DOCUMENTO FUENTE
<<<<

Aquellos dos Primeros Antepasados que inauguraron la historia de lo que significó ser arrancados de cuajo del Paraíso, produjo la crisis de un sistema paradisíaco e instituyó una violencia por expulsión-exclusión. Surgió tal complejidad, que se creó un nuevo standard del sistema y así nacieron las víctimas, en pareja. Un par de Otros. Erradicados, arrancados de su suelo natal, que compartían con las otras bestias. Castigados por el motivo que fuera, pero cuyos derechos de vivir sin trabajar y sin preocupaciones ya no los asistían. Ahora se trataba de parir con dolor y sobrevivir. Y sin sociedad que los testificara.
El sistema dominador –que ya tenía un antecedente con la creación del Infierno– se había instituido y hemos continuado durante algunos milenios insertándonos en el mito que no cede fácilmente a la conciencia crítica. Mientras tanto el mito –la mujer subordinada y el varón que puede someterla– ahora se embandera en erradicar la violencia familiar mientras las instituciones –la escuela,la familia, la Justicia, la policía y las religiones– mantienen principios que, fieles al mito, no se transforman. O se transforman algo, pero insuficiente en este terreno.

>>>>

EJERCICIO
Prolonga el texto sobre el mito de la expulsión del Paraíso y la violencia familiar, comenzando justo después de su última oración.

DATOS PARA EXAMINAR
<<<<

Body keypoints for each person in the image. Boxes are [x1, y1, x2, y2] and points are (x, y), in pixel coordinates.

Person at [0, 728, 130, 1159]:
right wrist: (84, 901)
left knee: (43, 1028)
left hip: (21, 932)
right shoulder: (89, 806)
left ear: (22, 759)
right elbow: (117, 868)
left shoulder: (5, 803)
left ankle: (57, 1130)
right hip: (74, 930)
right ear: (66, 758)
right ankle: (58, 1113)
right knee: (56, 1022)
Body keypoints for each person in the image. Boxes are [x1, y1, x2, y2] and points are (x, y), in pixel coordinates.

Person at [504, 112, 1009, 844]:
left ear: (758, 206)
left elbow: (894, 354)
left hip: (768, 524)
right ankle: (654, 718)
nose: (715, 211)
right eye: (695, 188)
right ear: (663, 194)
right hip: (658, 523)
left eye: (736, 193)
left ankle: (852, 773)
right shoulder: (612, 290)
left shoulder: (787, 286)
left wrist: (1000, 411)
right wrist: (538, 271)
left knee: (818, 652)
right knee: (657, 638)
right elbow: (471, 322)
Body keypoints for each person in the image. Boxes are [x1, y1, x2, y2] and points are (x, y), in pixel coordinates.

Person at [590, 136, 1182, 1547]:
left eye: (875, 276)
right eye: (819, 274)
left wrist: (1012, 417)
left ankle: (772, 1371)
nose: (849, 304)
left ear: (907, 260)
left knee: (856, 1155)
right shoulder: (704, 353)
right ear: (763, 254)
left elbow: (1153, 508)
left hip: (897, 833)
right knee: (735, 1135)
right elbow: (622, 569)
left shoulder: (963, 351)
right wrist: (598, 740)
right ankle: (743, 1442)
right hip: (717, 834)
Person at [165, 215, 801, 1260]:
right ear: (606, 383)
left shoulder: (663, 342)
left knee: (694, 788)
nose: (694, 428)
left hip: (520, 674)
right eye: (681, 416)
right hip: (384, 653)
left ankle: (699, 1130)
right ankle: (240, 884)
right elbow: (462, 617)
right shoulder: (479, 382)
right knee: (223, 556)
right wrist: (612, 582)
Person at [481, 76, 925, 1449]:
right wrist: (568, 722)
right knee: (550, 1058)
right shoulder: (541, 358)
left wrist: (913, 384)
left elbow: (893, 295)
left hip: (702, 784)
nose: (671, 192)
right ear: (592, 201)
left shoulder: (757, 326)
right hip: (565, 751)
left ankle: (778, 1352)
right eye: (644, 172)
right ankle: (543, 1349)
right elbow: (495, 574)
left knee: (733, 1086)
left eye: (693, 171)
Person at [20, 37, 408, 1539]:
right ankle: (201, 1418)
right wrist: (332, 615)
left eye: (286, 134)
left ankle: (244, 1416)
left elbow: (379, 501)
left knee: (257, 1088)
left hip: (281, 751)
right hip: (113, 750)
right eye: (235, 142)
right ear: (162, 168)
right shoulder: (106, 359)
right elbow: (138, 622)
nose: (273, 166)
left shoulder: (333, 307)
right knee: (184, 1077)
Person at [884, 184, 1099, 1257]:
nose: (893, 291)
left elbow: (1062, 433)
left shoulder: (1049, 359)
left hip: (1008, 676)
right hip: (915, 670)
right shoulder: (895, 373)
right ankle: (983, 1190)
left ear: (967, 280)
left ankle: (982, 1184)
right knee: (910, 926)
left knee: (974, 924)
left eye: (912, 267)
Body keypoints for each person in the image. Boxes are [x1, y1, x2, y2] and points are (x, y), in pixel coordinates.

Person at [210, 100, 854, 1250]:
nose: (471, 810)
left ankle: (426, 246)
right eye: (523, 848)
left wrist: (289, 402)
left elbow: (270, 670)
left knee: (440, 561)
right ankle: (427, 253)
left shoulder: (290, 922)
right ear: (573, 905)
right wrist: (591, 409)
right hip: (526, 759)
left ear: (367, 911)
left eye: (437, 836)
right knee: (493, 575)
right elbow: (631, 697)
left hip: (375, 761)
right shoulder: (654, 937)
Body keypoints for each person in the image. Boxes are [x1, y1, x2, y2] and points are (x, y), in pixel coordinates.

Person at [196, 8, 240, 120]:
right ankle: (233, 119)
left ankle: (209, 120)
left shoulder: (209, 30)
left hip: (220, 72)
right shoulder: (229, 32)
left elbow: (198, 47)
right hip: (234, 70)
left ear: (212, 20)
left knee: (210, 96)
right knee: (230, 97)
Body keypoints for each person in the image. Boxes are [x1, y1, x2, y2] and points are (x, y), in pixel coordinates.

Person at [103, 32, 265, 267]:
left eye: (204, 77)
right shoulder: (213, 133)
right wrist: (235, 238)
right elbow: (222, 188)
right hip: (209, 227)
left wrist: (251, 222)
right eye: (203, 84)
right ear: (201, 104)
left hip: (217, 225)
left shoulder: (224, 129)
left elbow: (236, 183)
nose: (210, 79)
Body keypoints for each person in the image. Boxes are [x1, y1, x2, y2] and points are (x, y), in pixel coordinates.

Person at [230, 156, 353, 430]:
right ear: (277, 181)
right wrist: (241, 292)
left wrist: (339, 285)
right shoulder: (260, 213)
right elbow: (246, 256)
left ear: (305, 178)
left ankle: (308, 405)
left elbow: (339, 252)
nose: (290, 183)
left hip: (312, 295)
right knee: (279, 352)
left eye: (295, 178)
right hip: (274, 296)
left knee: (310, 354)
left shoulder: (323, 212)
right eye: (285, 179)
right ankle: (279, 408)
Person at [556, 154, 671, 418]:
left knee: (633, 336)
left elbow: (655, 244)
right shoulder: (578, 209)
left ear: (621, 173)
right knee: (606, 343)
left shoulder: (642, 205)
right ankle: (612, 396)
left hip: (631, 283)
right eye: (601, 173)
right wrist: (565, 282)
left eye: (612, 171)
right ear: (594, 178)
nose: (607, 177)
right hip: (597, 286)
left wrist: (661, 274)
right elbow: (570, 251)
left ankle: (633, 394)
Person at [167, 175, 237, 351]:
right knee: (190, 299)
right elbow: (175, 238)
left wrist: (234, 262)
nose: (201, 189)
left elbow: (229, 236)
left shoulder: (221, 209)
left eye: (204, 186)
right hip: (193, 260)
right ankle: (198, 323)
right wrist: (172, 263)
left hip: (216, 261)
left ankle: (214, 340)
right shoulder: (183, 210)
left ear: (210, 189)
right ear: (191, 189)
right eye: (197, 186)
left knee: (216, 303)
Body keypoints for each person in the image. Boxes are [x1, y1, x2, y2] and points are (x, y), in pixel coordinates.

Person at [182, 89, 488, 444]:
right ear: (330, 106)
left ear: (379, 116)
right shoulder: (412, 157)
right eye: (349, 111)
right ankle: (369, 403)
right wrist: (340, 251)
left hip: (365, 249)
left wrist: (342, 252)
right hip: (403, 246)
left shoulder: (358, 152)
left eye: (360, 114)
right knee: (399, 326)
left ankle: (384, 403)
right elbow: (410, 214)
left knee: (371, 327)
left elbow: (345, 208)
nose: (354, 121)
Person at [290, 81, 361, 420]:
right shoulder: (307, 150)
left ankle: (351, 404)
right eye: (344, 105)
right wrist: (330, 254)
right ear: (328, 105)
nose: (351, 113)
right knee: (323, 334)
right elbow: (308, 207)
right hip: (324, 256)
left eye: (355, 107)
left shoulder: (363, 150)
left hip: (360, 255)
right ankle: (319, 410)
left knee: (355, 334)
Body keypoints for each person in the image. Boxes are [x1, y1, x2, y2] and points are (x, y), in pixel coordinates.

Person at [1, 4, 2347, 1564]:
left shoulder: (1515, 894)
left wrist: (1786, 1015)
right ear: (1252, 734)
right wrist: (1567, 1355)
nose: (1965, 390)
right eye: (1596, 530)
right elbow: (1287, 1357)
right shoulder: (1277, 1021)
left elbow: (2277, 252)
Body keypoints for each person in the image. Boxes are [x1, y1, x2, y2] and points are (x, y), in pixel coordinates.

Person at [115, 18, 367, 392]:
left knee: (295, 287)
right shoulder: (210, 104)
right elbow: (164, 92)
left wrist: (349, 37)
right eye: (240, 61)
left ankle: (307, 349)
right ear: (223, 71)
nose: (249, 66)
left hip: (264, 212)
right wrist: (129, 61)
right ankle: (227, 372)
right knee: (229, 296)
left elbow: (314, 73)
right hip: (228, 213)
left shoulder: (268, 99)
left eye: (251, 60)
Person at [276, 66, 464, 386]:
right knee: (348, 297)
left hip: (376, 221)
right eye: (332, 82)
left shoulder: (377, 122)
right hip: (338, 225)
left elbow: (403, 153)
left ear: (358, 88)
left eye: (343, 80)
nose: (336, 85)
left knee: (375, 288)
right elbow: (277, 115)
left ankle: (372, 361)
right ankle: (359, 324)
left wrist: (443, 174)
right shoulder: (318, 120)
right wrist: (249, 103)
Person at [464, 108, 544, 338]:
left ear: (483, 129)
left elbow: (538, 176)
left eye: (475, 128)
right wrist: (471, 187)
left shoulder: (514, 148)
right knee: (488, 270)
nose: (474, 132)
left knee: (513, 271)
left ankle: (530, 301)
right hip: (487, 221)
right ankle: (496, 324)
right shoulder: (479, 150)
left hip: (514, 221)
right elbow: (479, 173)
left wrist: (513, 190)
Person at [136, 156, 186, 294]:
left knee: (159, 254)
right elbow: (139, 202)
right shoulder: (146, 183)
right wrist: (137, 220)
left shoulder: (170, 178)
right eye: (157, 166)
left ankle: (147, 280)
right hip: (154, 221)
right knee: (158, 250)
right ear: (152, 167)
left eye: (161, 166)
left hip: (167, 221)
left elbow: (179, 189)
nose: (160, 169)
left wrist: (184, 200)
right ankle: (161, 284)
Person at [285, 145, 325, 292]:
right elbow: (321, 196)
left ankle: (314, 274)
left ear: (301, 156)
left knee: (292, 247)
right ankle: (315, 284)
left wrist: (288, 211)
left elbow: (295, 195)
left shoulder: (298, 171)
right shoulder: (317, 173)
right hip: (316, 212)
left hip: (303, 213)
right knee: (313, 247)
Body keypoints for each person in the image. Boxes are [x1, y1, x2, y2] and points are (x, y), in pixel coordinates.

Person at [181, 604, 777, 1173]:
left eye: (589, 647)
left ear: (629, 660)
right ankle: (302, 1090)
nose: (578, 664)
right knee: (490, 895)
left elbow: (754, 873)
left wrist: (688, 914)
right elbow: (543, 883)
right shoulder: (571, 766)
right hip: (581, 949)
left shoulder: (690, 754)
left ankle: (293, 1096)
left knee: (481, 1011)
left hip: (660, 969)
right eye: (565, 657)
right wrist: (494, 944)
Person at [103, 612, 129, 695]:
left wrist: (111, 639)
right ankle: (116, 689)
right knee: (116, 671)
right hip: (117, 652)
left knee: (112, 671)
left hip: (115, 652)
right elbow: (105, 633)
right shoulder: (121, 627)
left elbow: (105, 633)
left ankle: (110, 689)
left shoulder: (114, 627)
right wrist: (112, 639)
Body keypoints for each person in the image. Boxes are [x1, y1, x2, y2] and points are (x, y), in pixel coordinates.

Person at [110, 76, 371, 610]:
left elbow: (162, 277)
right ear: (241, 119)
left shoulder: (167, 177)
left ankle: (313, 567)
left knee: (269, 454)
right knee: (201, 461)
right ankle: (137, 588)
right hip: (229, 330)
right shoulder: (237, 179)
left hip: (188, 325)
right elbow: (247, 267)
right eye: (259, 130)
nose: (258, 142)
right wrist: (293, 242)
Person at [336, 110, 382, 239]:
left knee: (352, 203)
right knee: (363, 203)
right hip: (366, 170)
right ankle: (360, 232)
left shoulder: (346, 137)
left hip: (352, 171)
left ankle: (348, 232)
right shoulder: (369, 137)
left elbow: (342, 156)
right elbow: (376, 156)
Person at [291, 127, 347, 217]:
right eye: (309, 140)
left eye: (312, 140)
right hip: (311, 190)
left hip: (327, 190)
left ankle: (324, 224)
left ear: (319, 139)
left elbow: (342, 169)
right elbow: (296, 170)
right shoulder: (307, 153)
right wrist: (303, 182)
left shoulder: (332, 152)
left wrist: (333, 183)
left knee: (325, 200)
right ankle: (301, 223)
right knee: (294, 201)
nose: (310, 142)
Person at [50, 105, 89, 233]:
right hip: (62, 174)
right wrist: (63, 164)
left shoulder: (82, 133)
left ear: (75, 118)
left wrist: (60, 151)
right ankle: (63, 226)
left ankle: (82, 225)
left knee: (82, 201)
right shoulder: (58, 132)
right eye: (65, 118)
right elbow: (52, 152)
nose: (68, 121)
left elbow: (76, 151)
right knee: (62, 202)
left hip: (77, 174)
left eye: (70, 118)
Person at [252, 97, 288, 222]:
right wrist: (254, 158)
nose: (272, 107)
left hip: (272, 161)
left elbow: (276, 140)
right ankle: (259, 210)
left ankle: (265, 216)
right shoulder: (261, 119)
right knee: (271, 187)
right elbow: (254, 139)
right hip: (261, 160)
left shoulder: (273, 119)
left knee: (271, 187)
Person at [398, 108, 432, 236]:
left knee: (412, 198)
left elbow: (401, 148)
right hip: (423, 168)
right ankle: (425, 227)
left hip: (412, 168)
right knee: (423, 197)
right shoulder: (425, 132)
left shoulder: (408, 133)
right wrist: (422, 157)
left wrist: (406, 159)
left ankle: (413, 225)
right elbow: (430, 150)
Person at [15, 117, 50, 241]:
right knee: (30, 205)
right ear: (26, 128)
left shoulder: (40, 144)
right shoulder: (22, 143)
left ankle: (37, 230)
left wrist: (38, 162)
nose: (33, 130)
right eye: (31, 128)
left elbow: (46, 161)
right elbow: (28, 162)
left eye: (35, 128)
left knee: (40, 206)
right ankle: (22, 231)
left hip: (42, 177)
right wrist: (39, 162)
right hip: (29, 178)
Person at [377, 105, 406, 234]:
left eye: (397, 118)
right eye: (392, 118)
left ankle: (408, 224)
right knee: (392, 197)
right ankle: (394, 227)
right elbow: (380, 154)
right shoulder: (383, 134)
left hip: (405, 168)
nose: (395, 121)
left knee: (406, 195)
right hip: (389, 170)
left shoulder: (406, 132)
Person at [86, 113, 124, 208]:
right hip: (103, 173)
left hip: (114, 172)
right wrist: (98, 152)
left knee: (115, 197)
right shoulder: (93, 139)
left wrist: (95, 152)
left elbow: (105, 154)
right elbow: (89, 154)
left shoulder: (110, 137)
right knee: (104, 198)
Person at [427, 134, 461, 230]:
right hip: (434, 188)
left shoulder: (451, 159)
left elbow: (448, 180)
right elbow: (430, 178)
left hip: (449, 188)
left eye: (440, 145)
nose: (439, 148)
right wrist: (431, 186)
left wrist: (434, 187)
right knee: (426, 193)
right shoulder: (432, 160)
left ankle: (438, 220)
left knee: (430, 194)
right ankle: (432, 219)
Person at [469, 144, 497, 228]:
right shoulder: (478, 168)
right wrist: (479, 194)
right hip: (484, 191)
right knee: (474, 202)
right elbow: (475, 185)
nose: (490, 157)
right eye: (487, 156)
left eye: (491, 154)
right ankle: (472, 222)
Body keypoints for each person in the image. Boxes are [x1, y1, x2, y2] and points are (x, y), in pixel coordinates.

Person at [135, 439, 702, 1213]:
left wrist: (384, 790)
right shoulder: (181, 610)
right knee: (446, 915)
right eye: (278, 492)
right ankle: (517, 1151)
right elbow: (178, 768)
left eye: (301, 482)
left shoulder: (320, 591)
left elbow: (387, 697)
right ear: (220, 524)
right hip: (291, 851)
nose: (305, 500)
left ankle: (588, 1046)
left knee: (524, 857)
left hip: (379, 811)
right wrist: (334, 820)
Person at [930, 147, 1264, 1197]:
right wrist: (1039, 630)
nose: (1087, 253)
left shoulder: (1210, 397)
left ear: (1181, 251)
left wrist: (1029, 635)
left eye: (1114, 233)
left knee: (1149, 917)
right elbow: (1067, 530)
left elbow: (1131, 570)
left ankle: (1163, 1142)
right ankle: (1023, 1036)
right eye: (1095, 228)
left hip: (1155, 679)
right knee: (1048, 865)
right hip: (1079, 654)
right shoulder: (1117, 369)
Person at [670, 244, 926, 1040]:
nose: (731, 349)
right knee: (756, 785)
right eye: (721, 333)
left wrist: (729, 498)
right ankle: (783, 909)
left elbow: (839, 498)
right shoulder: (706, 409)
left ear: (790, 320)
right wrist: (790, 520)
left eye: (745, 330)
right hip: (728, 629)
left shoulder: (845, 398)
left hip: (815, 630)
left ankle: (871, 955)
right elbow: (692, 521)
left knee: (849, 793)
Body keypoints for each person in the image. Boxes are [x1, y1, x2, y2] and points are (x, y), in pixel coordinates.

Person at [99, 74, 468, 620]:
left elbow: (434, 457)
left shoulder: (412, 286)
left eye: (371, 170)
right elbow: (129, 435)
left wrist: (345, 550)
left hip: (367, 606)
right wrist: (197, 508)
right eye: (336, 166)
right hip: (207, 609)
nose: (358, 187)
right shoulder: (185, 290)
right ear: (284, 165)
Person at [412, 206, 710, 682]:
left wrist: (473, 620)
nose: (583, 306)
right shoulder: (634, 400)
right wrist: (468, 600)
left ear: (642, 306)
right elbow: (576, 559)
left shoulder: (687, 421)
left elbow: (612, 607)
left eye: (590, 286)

>>>>

TU RESPUESTA
Aquella Primera Pareja entendió que se trataba de transformar aquello con lo que se encontraron –la tierra en sí–. Lo suyo era el desvalimiento y la vulnerabilidad. Fueron gestando silenciosamente la cultura de las víctimas que nos acompaña desde aquellos tiempos.
Hoy en día la furia que la violencia contra las mujeres desata produce la necesidad de arrancarla de cuajo y rápidamente. Pero las Furias están emparentadas con las violencias, del mismo modo que la desesperación.
La violencia familiar prioriza acciones de sujetos masculinos y sobre esa piedra construyeron su estirpe en el ordenamiento de la estructura social.
Que se complementa con el imprescindible acompañamiento y asistencia a las víctimas y con los intentos de rehabilitación responsable de los atacantes que delinquen. Actividades sumadas a la trágica historia encarnada en los niños testigos de estas violencias.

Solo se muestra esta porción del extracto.